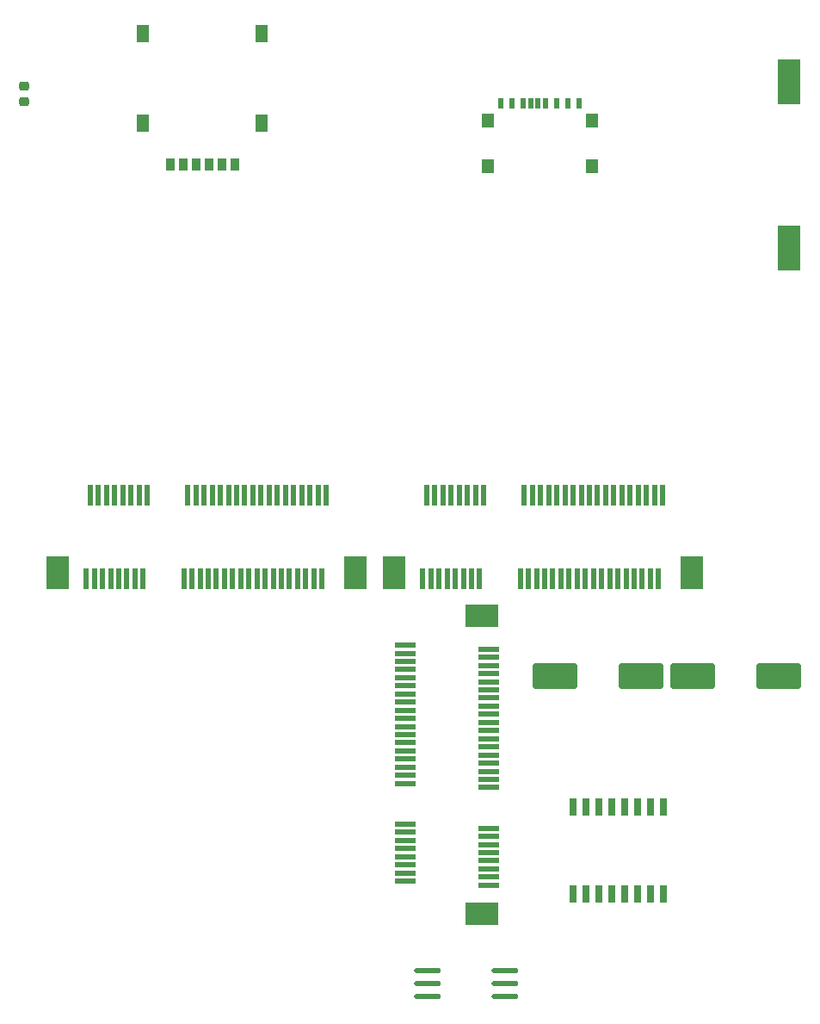
<source format=gbr>
%TF.GenerationSoftware,KiCad,Pcbnew,9.0.3*%
%TF.CreationDate,2025-10-22T18:56:13+03:00*%
%TF.ProjectId,ThingsGate-1,5468696e-6773-4476-9174-652d312e6b69,rev?*%
%TF.SameCoordinates,Original*%
%TF.FileFunction,Paste,Top*%
%TF.FilePolarity,Positive*%
%FSLAX46Y46*%
G04 Gerber Fmt 4.6, Leading zero omitted, Abs format (unit mm)*
G04 Created by KiCad (PCBNEW 9.0.3) date 2025-10-22 18:56:13*
%MOMM*%
%LPD*%
G01*
G04 APERTURE LIST*
G04 Aperture macros list*
%AMRoundRect*
0 Rectangle with rounded corners*
0 $1 Rounding radius*
0 $2 $3 $4 $5 $6 $7 $8 $9 X,Y pos of 4 corners*
0 Add a 4 corners polygon primitive as box body*
4,1,4,$2,$3,$4,$5,$6,$7,$8,$9,$2,$3,0*
0 Add four circle primitives for the rounded corners*
1,1,$1+$1,$2,$3*
1,1,$1+$1,$4,$5*
1,1,$1+$1,$6,$7*
1,1,$1+$1,$8,$9*
0 Add four rect primitives between the rounded corners*
20,1,$1+$1,$2,$3,$4,$5,0*
20,1,$1+$1,$4,$5,$6,$7,0*
20,1,$1+$1,$6,$7,$8,$9,0*
20,1,$1+$1,$8,$9,$2,$3,0*%
G04 Aperture macros list end*
%ADD10RoundRect,0.250000X1.950000X1.000000X-1.950000X1.000000X-1.950000X-1.000000X1.950000X-1.000000X0*%
%ADD11R,0.500000X1.000000*%
%ADD12R,1.300000X1.400000*%
%ADD13RoundRect,0.250000X-1.950000X-1.000000X1.950000X-1.000000X1.950000X1.000000X-1.950000X1.000000X0*%
%ADD14O,2.655000X0.560000*%
%ADD15R,0.760000X1.670000*%
%ADD16R,2.000000X0.600000*%
%ADD17R,3.200000X2.300000*%
%ADD18R,2.300000X4.500000*%
%ADD19R,0.900000X1.200000*%
%ADD20R,1.300000X1.800000*%
%ADD21R,0.600000X2.000000*%
%ADD22R,2.300000X3.200000*%
%ADD23RoundRect,0.218750X0.256250X-0.218750X0.256250X0.218750X-0.256250X0.218750X-0.256250X-0.218750X0*%
G04 APERTURE END LIST*
D10*
%TO.C,C9*%
X95700000Y-76750000D03*
X87300000Y-76750000D03*
%TD*%
D11*
%TO.C,U15*%
X68400000Y-20407600D03*
X69500100Y-20407600D03*
X70599900Y-20407600D03*
X71350000Y-20407600D03*
X72800000Y-20407600D03*
X73899900Y-20407600D03*
X74999900Y-20407600D03*
X76100000Y-20407600D03*
X72050000Y-20407600D03*
D12*
X77349900Y-22142600D03*
X77349900Y-26592500D03*
X67150100Y-26592500D03*
X67150100Y-22142600D03*
%TD*%
D13*
%TO.C,C10*%
X73750000Y-76750000D03*
X82150000Y-76750000D03*
%TD*%
D14*
%TO.C,SW1*%
X61197500Y-105730000D03*
X61197500Y-107000000D03*
X61197500Y-108270000D03*
X68802500Y-108270000D03*
X68802500Y-107000000D03*
X68802500Y-105730000D03*
%TD*%
D15*
%TO.C,T1*%
X84390000Y-89620000D03*
X83120000Y-89620000D03*
X81850000Y-89620000D03*
X80580000Y-89620000D03*
X79310000Y-89620000D03*
X78040000Y-89620000D03*
X76770000Y-89620000D03*
X75500000Y-89620000D03*
X75500000Y-98150000D03*
X76770000Y-98150000D03*
X78040000Y-98150000D03*
X79310000Y-98150000D03*
X80580000Y-98150000D03*
X81850000Y-98150000D03*
X83120000Y-98150000D03*
X84390000Y-98150000D03*
%TD*%
D16*
%TO.C,U2*%
X67152959Y-97300000D03*
X58952959Y-96900000D03*
X67152959Y-96500000D03*
X58952959Y-96100000D03*
X67152959Y-95700000D03*
X58952959Y-95300000D03*
X67152959Y-94900000D03*
X58952959Y-94500000D03*
X67152959Y-94100000D03*
X58952959Y-93700000D03*
X67152959Y-93300000D03*
X58952959Y-92900000D03*
X67152959Y-92500000D03*
X58952959Y-92100000D03*
X67152959Y-91700000D03*
X58952959Y-91300000D03*
X67152959Y-87700000D03*
X58952959Y-87300000D03*
X67152959Y-86900000D03*
X58952959Y-86500000D03*
X67152959Y-86100000D03*
X58952959Y-85700000D03*
X67152959Y-85300000D03*
X58952959Y-84900000D03*
X67152959Y-84500000D03*
X58952959Y-84100000D03*
X67152959Y-83700000D03*
X58952959Y-83300000D03*
X67152959Y-82900000D03*
X58952959Y-82500000D03*
X67152959Y-82100000D03*
X58952959Y-81700000D03*
X67152959Y-81300000D03*
X58952959Y-80900000D03*
X67152959Y-80500000D03*
X58952959Y-80100000D03*
X67152959Y-79700000D03*
X58952959Y-79300000D03*
X67152959Y-78900000D03*
X58952959Y-78500000D03*
X67152959Y-78100000D03*
X58952959Y-77700000D03*
X67152959Y-77300000D03*
X58952959Y-76900000D03*
X67152959Y-76500000D03*
X58952959Y-76100000D03*
X67152959Y-75700000D03*
X58952959Y-75300000D03*
X67152959Y-74900000D03*
X58952959Y-74500000D03*
X67152959Y-74100000D03*
X58952959Y-73700000D03*
D17*
X66552959Y-100150000D03*
X66552959Y-70850000D03*
%TD*%
D18*
%TO.C,BT1*%
X96750000Y-34700000D03*
X96750000Y-18300000D03*
%TD*%
D19*
%TO.C,U16*%
X42175100Y-26449900D03*
X39635100Y-26449900D03*
X37095100Y-26449900D03*
X40905100Y-26449900D03*
X38365100Y-26449900D03*
X35825100Y-26449900D03*
D20*
X44850000Y-13550100D03*
X44850000Y-22349900D03*
X33150000Y-22349900D03*
X33150000Y-13550100D03*
%TD*%
D21*
%TO.C,U7*%
X27588849Y-67183467D03*
X27988849Y-58983467D03*
X28388849Y-67183467D03*
X28788849Y-58983467D03*
X29188849Y-67183467D03*
X29588849Y-58983467D03*
X29988849Y-67183467D03*
X30388849Y-58983467D03*
X30788849Y-67183467D03*
X31188849Y-58983467D03*
X31588849Y-67183467D03*
X31988849Y-58983467D03*
X32388849Y-67183467D03*
X32788849Y-58983467D03*
X33188849Y-67183467D03*
X33588849Y-58983467D03*
X37188849Y-67183467D03*
X37588849Y-58983467D03*
X37988849Y-67183467D03*
X38388849Y-58983467D03*
X38788849Y-67183467D03*
X39188849Y-58983467D03*
X39588849Y-67183467D03*
X39988849Y-58983467D03*
X40388849Y-67183467D03*
X40788849Y-58983467D03*
X41188849Y-67183467D03*
X41588849Y-58983467D03*
X41988849Y-67183467D03*
X42388849Y-58983467D03*
X42788849Y-67183467D03*
X43188849Y-58983467D03*
X43588849Y-67183467D03*
X43988849Y-58983467D03*
X44388849Y-67183467D03*
X44788849Y-58983467D03*
X45188849Y-67183467D03*
X45588849Y-58983467D03*
X45988849Y-67183467D03*
X46388849Y-58983467D03*
X46788849Y-67183467D03*
X47188849Y-58983467D03*
X47588849Y-67183467D03*
X47988849Y-58983467D03*
X48388849Y-67183467D03*
X48788849Y-58983467D03*
X49188849Y-67183467D03*
X49588849Y-58983467D03*
X49988849Y-67183467D03*
X50388849Y-58983467D03*
X50788849Y-67183467D03*
X51188849Y-58983467D03*
D22*
X24738849Y-66583467D03*
X54038849Y-66583467D03*
%TD*%
D21*
%TO.C,U8*%
X60700000Y-67152959D03*
X61100000Y-58952959D03*
X61500000Y-67152959D03*
X61900000Y-58952959D03*
X62300000Y-67152959D03*
X62700000Y-58952959D03*
X63100000Y-67152959D03*
X63500000Y-58952959D03*
X63900000Y-67152959D03*
X64300000Y-58952959D03*
X64700000Y-67152959D03*
X65100000Y-58952959D03*
X65500000Y-67152959D03*
X65900000Y-58952959D03*
X66300000Y-67152959D03*
X66700000Y-58952959D03*
X70300000Y-67152959D03*
X70700000Y-58952959D03*
X71100000Y-67152959D03*
X71500000Y-58952959D03*
X71900000Y-67152959D03*
X72300000Y-58952959D03*
X72700000Y-67152959D03*
X73100000Y-58952959D03*
X73500000Y-67152959D03*
X73900000Y-58952959D03*
X74300000Y-67152959D03*
X74700000Y-58952959D03*
X75100000Y-67152959D03*
X75500000Y-58952959D03*
X75900000Y-67152959D03*
X76300000Y-58952959D03*
X76700000Y-67152959D03*
X77100000Y-58952959D03*
X77500000Y-67152959D03*
X77900000Y-58952959D03*
X78300000Y-67152959D03*
X78700000Y-58952959D03*
X79100000Y-67152959D03*
X79500000Y-58952959D03*
X79900000Y-67152959D03*
X80300000Y-58952959D03*
X80700000Y-67152959D03*
X81100000Y-58952959D03*
X81500000Y-67152959D03*
X81900000Y-58952959D03*
X82300000Y-67152959D03*
X82700000Y-58952959D03*
X83100000Y-67152959D03*
X83500000Y-58952959D03*
X83900000Y-67152959D03*
X84300000Y-58952959D03*
D22*
X57850000Y-66552959D03*
X87150000Y-66552959D03*
%TD*%
D23*
%TO.C,D12*%
X21500000Y-20287500D03*
X21500000Y-18712500D03*
%TD*%
M02*

</source>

★ ★ ★

*Exercise*:
Count every line in the data that contains the word "KiCad", then give that count and nothing else.

*Task solution*:
2